Characterization and application of L-methionine γ-lyase Q349S mutant enzyme with an enhanced activity toward L-homocysteine

L-Methionine γ-lyse (MGL), a pyridoxal 5′-phosphate-dependent enzyme, catalyzes the α,γ-elimination of L-methionine (L-Met) and L-homocysteine (L-Hcy) to produce α-keto acids, thiols, and ammonia. Previously, various mutant enzymes of Pseudomonas putida MGL (PpMGL) were prepared to identify a homocysteine (Hcy)-specific enzyme that would assist the diagnosis of homocystinuria. Among the mutat enzymes the Q349S mutant exhibited high degradation activity toward L-Hcy. In the present study, PpMGL Q349S was characterized; the results suggested that it could be applied to determine the amount of L-Hcy. Compared to the wild-type PpMGL, specific activities of the Q349S mutant with L-Hcy and L-Met were 1.5 and 0.7 times, respectively. Additionally, we confirmed that L-Hcy in plasma samples could be accurately detected using the Q349S mutant by preincubating it with cysteine desulfurase (CsdA).

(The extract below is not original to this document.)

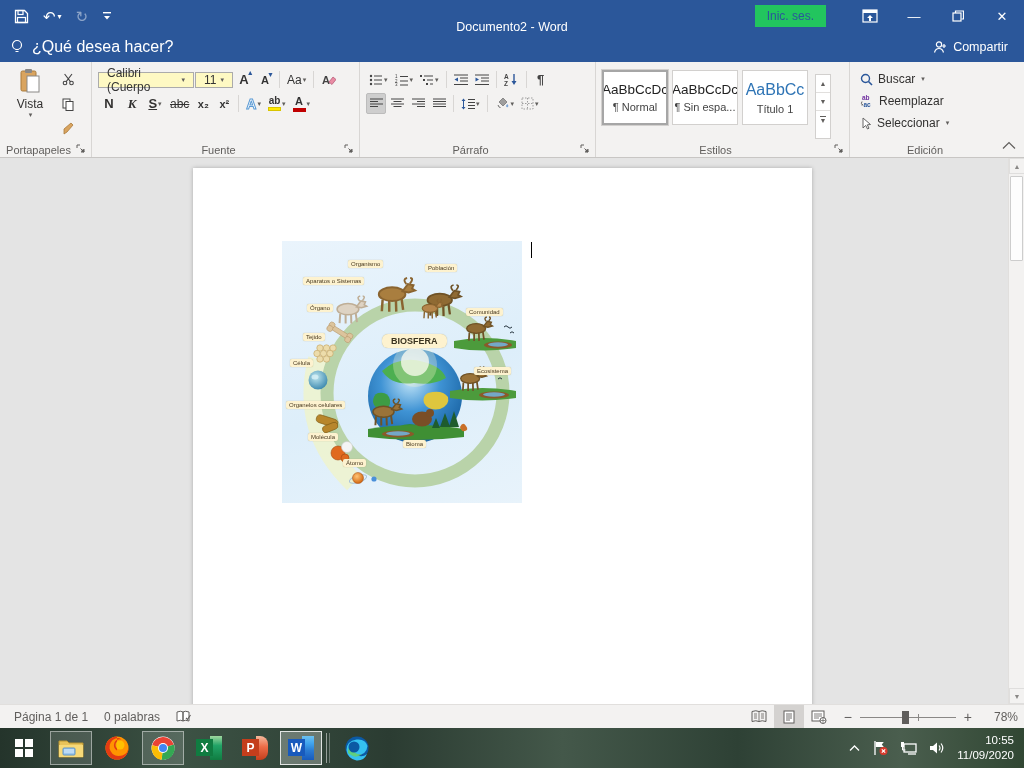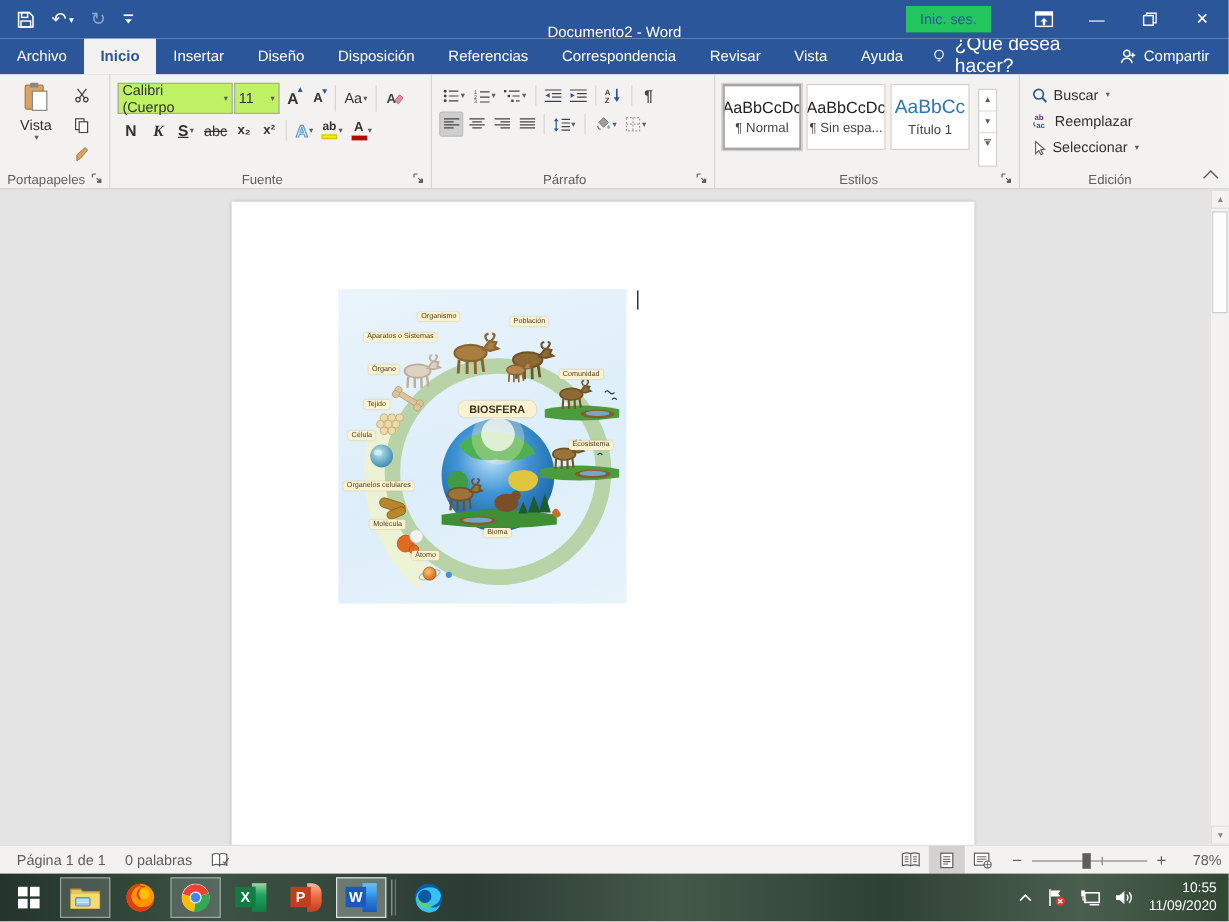"Archivo" div { html: <div> <div>Archivo</div> <div>Inicio</div> <div>Insertar</div> <div>Diseño</div> <div>Disposición</div> <div>Referencias</div> <div>Correspondencia</div> <div>Revisar</div> <div>Vista</div> <div>Ayuda</div> </div> -> none }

Furthermore, we determined the X-ray crystal structure of PpMGL Q349S L-Met or L-Hcy complexes Michaelis complex, germinal diamine, and external aldimine at 2.25–2.40 Å. These 3D structures showed that the interaction partner of the β-hydroxyl group of Thr355 in the wild-type PpMGL was changed to the carboxyl group of the Hcy-PLP external aldimine in the Q349S mutant. The interaction of Ser349 and Arg375 was different between L-Met and L-Hcy recognition, indicating that it was important for the recognition of the carboxyl group of the substrate.